Birgün Uludere’de 34 yurttaşımız katlediliyor, katliamın üzeri örtülüyor, başka bir gün yaratılan provokasyona, Suriye’nin provokasyonla yanıtı sonucunda düşürülen savaş uçağı ve savaş tamtamlarına uyanıyoruz.
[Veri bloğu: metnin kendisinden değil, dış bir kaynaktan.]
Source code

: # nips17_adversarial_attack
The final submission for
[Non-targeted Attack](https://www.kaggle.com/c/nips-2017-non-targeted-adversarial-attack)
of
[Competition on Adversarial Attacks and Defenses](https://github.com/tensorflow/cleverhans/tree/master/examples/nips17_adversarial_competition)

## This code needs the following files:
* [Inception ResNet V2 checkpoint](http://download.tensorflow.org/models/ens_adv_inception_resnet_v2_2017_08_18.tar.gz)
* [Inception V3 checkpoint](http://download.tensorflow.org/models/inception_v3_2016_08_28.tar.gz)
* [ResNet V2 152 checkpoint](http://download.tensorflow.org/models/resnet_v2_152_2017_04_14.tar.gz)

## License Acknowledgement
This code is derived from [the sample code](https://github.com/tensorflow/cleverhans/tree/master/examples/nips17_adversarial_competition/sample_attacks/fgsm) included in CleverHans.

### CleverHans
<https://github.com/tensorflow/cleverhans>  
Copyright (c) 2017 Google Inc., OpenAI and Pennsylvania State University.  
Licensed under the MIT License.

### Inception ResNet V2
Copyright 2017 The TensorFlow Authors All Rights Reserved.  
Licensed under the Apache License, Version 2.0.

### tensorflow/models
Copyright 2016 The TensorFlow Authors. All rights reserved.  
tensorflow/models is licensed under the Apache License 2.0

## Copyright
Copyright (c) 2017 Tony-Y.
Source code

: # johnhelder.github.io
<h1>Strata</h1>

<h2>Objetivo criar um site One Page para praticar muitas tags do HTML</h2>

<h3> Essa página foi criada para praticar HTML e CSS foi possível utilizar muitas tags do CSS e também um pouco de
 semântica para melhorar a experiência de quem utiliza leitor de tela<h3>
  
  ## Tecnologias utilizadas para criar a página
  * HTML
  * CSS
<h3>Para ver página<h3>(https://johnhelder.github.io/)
Gerilim, şiddet ve savaşa endeksli bir süreç içine ve şuursuz bir atmosfere doğru hızla sürükleniyoruz.
Ayrımcılığa ve bölücülüğe son verilsin; KESK Başkanı, sendika yönetici ve üyeleri derhal serbest bırakılsın
Son olarak KESK Genel Başkanı Lami Özgen’in de içinde bulunduğu 56 kamu emekçisi gözaltına alındı. Kürt yurttaşlarımız için milletvekili olma, belediye başkanı seçilme, politika ve sendikacılık yapma, hukukçu olma, gazete çıkarma, gazetecilik yapma imkânsız hale getiriliyor. Hükümet Kürt yurttaşlarımızı siyasal, sosyal ve kültürel yaşamdan silmek istiyor. Bölücülük üzerine propagandayı yaşam kaynağı haline getiren, ırkçı ve şoven söylemi sürdüren Hükümet, Kürt yurttaşlarımıza karşı ayrımcı, dışlayıcı ve bölücü politikayı düstur edinmiş bulunuyor.
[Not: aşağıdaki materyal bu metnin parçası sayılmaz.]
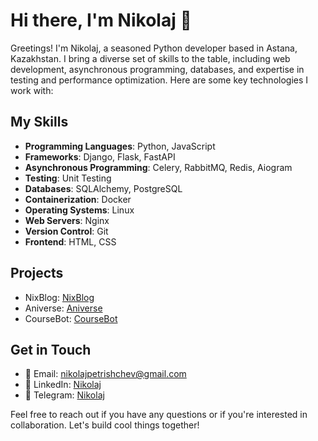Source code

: # Hi there, I'm Nikolaj 👋

Greetings! I'm Nikolaj, a seasoned Python developer based in Astana, Kazakhstan. I bring a diverse set of skills to the table, including web development, asynchronous programming, databases, and expertise in testing and performance optimization. Here are some key technologies I work with:

## My Skills

- **Programming Languages**: Python, JavaScript
- **Frameworks**: Django, Flask, FastAPI
- **Asynchronous Programming**: Celery, RabbitMQ, Redis, Aiogram
- **Testing**: Unit Testing
- **Databases**: SQLAlchemy, PostgreSQL
- **Containerization**: Docker
- **Operating Systems**: Linux
- **Web Servers**: Nginx
- **Version Control**: Git
- **Frontend**: HTML, CSS

## Projects

- NixBlog: [NixBlog](https://github.com/Nikolaj-dev/django-mvt-postgresql-postblog)
- Aniverse: [Aniverse](https://github.com/Nikolaj-dev/Aniverse)
- CourseBot: [CourseBot](https://github.com/Nikolaj-dev/aiogrambot_testcase)

## Get in Touch

- 📧 Email: nikolajpetrishchev@gmail.com
- 💼 LinkedIn: [Nikolaj](https://www.linkedin.com/in/nikolaj-dev/)
- 📱 Telegram: [Nikolaj](https://t.me/NikolajPetrishchev)


Feel free to reach out if you have any questions or if you're interested in collaboration. Let's build cool things together!


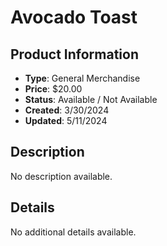# Avocado Toast

## Product Information
- **Type**: General Merchandise
- **Price**: $20.00
- **Status**: Available / Not Available
- **Created**: 3/30/2024
- **Updated**: 5/11/2024

## Description
No description available.



## Details
No additional details available.
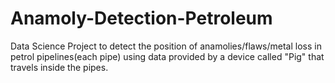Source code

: # Anamoly-Detection-Petroleum
 Data Science Project to detect the position of anamolies/flaws/metal loss in petrol pipelines(each pipe) using data provided by a device called "Pig" that travels inside the pipes.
Artan baskı ve şiddet Kürt yurttaşlarımızı fabrikada, işyerlerinde, mahallede, okulda ve yaşamın her alanında hedef haline getiriyor. Hükümet, barış taleplerini elinin tersiyle itiyor. Bir yandan silahların bırakılmasını istiyor, diğer yanda, sendikacıları, belediye başkanlarını, milletvekillerini gözaltına alıyor, onar onar tutukluyor. Kin ve nefreti, ırkçı ve şoven propagandayı, ayrışma ve karşı karşıya gelme koşullarını büyütüyor.
Bu kaotik gelişmeler karşısında tüm yurttaşlarımızı vicdanının sesini dinlemeye çağırıyoruz. Barışın, eşitliğin ve kardeşliğin egemen kılınacağı bir Türkiye için henüz geç olmadan ayağa kalkmaya, gözaltı ve tutuklamalara karşı sesini yükseltmeye, Kürt işçi ve emekçi, sendikacı kardeşlerine sahip çıkmaya çağırıyoruz.
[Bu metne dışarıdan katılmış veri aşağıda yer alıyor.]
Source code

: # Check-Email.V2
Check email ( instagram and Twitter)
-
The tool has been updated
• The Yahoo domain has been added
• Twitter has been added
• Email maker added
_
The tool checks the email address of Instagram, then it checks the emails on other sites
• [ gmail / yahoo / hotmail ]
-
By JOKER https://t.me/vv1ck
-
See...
Başta Halkların Demokratik Kongresi bileşenleri olmak üzere, barış ve kardeşlikten, inançların eşitliğinden, halkların özgürlüğünden ve kardeşliğinden yana tüm işçi ve emekçileri, her dilden, her inançtan ve her kültürden halkımızı bu gidişi durdurmaya ve Hükümeti bu çılgın gidişten caydırmaya çağırıyoruz.
Bir yerden başlayalım. Sizleri, KESK Genel Başkanının ve gözaltına alınan tüm Kürt kamu emekçilerinin, sendika yöneticileri ve üyelerinin serbest bırakılması için hayatın her alanında ses çıkarmaya, barış ve kardeşlik için harekete geçmeye çağırıyoruz.